A few minutes ago, I received a call from Colonel Danny Bubp, Ohio representative from the 88th District in the House of Representatives. He asked me to send Congress a message: Stay the course. He also asked me to send Congressman Murtha a message: that cowards cut and run, Marines never do.

That sure sounds a heck of a lot like a member of Congress was calling Murtha a coward.

And if CNS is the bipartisan news organization that Thibault claims it is, you should be able to find plenty of coverage there about juicy scandals involving Republicans, right?

Uh, no. Take, for example, the case of Randy "Duke" Cunningham, the Republican congressman who resigned in disgrace after admitting to taking millions of dollars in bribes. CNS has written exactly zero original news articles on Cunningham's corruption. It did, however, find the time to tout Cunningham's support of issues near and dear to conservatives, such as an anti-flag-burning amendment and an effort to preserve a large cross on public land.

And the first mention of scandal-plagued, Republican-tied lobbyist Jack Abamoff on CNS is an April 2005 article painting Democrats as the "'get DeLay' crowd" for linking former House majority leader Tom DeLay in a roundabout way to Abramoff.

Bozell himself touted CNS' work in a Jan. 17 column, and he gets as snide as Thibault, claiming that "the media" has "thrown around the words 'war hero' [for Murtha] like clowns throwing candy at a parade." But even as he proudly proclaimed that "it fell to the Cybercast News Service ... to look into the Murtha military record," he attacked the "so-called nonpartisan, objective, 'mainstream' media" for daring to look into the background of John O'Neill and Swift Boat Veterans for Truth. But as noted above, CNS had no interest in doing that. Bozell, meanwhile, was so consumed with promoting their claims that he attacked anyone who did tell the truth about them, as ConWebWatch also noted.

What CNS has done in its Murtha hit job is a prime example of conservative journalism at work. It differs from regular journalism in one crucial aspect: Being conservative comes before being journalists. Where regular journalism is ideally concerned with presenting the facts without fear or favor -- and despite the MRC's continual carping about journalists being notoriously liberal, the vast majority of them strive for that ideal -- conservative journalism is concerned first and foremost with advancing the cause of conservatism. Facts are a little more malleable than in regular journalism; they can be distorted or hidden to make whatever point needs to be made -- making conservatives look good and/or making liberals (like Murtha) look bad. And in the conservative journalism model, working for a political party or partisan group is no hindrance to making a career as a journalist; and their CNS bios indicate, Thibault worked for the Republican National Committee before joining CNS, while Morano worked for Rush Limbaugh's mid-90s TV show.

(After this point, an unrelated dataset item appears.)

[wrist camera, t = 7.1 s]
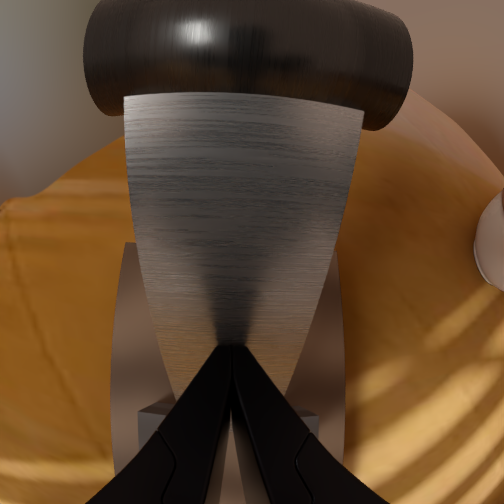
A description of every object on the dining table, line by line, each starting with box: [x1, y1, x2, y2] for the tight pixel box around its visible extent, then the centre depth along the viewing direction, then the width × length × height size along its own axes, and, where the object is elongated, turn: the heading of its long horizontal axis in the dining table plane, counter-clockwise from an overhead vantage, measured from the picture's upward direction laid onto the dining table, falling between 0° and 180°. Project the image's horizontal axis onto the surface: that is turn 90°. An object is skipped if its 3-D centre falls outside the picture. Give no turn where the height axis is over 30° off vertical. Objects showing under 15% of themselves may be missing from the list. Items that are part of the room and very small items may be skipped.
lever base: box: [110, 242, 345, 504], centre depth 13 cm, size 18×14×7 cm
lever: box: [83, 0, 413, 432], centre depth 8 cm, size 3×5×16 cm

Thibault admitted as much in the Washington Post article -- that Murtha became a conservative target because of his statements critical of the war. He didn't specifically say that, of course; he put it much nicer by saying that the Purple Heart issue is relevant "because the congressman has really put himself in the forefront of the antiwar movement. .. He has been placed by the Democratic Party and antiwar activists as a spokesman against the war above reproach." So, apparently, it's Murtha's fault that CNS is rooting around into his past and channeling dead people to smear him.

This is not a story CNS would cover if Murtha was a Republican; it would be the same kind of non-story as the Duke Cunningham scandal. In putting only the most negative information about Murtha up front, CNS has followed the conservative journalism template to a T. It should stop pretending otherwise.